ACTIVITY ▸ Please return the lines below verbatim, beginning at the one that has "If you want" and stopping after the one that has "with code development.", and add no other lines.

Dataset entries
━━━━━━━━━━━━━━━━━━━━

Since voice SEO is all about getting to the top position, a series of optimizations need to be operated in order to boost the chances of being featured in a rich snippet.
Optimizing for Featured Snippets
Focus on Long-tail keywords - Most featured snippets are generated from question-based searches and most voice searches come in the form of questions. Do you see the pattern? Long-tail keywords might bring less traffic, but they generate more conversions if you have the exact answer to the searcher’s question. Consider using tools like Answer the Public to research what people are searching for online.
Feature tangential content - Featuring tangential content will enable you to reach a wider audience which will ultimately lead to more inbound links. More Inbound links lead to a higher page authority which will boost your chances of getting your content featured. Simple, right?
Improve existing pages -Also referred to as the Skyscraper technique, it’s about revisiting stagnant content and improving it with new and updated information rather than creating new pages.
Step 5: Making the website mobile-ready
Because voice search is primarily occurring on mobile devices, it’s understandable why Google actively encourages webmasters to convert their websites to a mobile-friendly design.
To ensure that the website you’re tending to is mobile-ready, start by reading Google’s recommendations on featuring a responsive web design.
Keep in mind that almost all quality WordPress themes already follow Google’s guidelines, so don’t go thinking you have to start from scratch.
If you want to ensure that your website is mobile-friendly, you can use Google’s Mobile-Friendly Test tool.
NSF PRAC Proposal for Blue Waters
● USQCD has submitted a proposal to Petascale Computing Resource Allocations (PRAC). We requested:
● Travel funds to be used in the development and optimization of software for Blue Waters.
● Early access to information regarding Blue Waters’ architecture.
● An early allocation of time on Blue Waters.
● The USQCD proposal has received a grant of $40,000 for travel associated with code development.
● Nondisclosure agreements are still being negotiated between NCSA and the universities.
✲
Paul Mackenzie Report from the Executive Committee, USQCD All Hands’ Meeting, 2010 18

━━━━━━━━━━━━━━━━━━━━

TASK OUTPUT ▸
If you want to ensure that your website is mobile-friendly, you can use Google’s Mobile-Friendly Test tool.
NSF PRAC Proposal for Blue Waters
● USQCD has submitted a proposal to Petascale Computing Resource Allocations (PRAC). We requested:
● Travel funds to be used in the development and optimization of software for Blue Waters.
● Early access to information regarding Blue Waters’ architecture.
● An early allocation of time on Blue Waters.
● The USQCD proposal has received a grant of $40,000 for travel associated with code development.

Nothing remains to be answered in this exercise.